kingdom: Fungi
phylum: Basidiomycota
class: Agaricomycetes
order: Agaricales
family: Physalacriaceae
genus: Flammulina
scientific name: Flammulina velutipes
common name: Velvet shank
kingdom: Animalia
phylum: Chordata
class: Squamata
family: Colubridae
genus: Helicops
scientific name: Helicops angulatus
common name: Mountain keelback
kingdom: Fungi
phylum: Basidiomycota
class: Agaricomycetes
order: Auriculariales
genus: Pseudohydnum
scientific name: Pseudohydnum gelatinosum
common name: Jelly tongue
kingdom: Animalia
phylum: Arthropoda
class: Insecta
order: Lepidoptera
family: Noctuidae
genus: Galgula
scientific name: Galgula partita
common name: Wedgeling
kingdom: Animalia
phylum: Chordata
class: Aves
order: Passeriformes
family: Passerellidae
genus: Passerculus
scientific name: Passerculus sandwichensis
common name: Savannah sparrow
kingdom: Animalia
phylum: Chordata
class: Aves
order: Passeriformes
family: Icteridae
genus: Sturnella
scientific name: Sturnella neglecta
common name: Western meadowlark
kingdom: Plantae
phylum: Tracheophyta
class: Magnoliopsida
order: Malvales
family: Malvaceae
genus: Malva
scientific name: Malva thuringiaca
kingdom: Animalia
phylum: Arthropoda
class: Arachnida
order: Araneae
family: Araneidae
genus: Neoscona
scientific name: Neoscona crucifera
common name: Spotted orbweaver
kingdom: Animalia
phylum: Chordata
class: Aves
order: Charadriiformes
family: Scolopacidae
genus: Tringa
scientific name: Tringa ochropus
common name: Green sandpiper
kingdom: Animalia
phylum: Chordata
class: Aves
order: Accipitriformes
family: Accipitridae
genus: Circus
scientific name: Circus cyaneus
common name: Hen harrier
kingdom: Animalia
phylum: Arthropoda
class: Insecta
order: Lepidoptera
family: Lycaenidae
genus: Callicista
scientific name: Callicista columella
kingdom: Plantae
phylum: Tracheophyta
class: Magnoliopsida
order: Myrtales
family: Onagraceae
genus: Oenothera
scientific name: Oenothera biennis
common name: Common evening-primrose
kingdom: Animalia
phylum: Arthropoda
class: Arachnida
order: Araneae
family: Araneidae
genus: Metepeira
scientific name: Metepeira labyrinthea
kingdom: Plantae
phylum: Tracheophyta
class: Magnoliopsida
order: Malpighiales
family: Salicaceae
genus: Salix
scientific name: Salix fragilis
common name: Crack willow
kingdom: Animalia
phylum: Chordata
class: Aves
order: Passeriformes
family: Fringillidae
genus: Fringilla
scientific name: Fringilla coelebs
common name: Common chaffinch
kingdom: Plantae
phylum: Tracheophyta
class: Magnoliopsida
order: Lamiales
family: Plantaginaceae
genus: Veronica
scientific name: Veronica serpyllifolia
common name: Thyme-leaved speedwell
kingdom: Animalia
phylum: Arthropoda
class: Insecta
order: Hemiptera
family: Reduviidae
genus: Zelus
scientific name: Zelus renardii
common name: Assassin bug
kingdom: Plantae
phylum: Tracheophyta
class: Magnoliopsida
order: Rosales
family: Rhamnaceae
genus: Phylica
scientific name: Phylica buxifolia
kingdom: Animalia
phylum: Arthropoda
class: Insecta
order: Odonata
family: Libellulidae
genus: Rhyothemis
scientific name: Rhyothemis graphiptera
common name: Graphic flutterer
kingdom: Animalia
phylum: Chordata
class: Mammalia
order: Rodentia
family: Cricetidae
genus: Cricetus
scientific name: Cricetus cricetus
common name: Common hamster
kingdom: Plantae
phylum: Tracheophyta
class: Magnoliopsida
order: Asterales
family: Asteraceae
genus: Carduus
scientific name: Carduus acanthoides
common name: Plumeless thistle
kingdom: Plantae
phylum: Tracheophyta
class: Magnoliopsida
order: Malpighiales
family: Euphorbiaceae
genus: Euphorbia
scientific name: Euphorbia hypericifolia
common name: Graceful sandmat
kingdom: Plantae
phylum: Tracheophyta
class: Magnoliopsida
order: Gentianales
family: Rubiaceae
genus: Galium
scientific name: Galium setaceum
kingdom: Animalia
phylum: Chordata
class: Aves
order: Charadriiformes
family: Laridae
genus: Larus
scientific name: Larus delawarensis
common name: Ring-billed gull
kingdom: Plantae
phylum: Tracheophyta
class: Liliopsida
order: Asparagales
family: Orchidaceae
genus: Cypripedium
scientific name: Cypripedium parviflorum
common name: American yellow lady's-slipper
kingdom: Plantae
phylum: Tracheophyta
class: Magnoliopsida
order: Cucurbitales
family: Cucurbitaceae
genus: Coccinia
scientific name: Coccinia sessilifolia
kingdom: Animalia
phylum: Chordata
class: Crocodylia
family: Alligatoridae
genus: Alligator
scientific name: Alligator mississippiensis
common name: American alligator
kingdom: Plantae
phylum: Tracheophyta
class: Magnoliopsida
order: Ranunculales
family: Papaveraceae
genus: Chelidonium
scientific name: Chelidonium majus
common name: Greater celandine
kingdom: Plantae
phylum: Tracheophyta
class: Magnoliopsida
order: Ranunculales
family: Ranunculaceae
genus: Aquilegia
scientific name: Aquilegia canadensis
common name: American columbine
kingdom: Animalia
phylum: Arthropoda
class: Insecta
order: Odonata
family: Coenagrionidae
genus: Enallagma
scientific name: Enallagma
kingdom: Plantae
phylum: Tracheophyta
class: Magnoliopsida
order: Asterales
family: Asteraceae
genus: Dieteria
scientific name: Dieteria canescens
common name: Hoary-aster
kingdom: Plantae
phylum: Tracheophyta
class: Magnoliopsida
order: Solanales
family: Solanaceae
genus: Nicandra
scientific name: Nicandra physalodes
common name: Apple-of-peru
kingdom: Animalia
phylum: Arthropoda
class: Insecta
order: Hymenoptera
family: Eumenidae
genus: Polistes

——————

● **STATED PROBLEM**: Starting with the first line of the data and going on through the line with "scientific name: Passerculus sandwichensis", reproduce those lines, replacing "common name" with "vernacular name" everywhere and leaving all else unchanged.

● **RESPONSE TO THE EXERCISE**:
kingdom: Fungi
phylum: Basidiomycota
class: Agaricomycetes
order: Agaricales
family: Physalacriaceae
genus: Flammulina
scientific name: Flammulina velutipes
vernacular name: Velvet shank
kingdom: Animalia
phylum: Chordata
class: Squamata
family: Colubridae
genus: Helicops
scientific name: Helicops angulatus
vernacular name: Mountain keelback
kingdom: Fungi
phylum: Basidiomycota
class: Agaricomycetes
order: Auriculariales
genus: Pseudohydnum
scientific name: Pseudohydnum gelatinosum
vernacular name: Jelly tongue
kingdom: Animalia
phylum: Arthropoda
class: Insecta
order: Lepidoptera
family: Noctuidae
genus: Galgula
scientific name: Galgula partita
vernacular name: Wedgeling
kingdom: Animalia
phylum: Chordata
class: Aves
order: Passeriformes
family: Passerellidae
genus: Passerculus
scientific name: Passerculus sandwichensis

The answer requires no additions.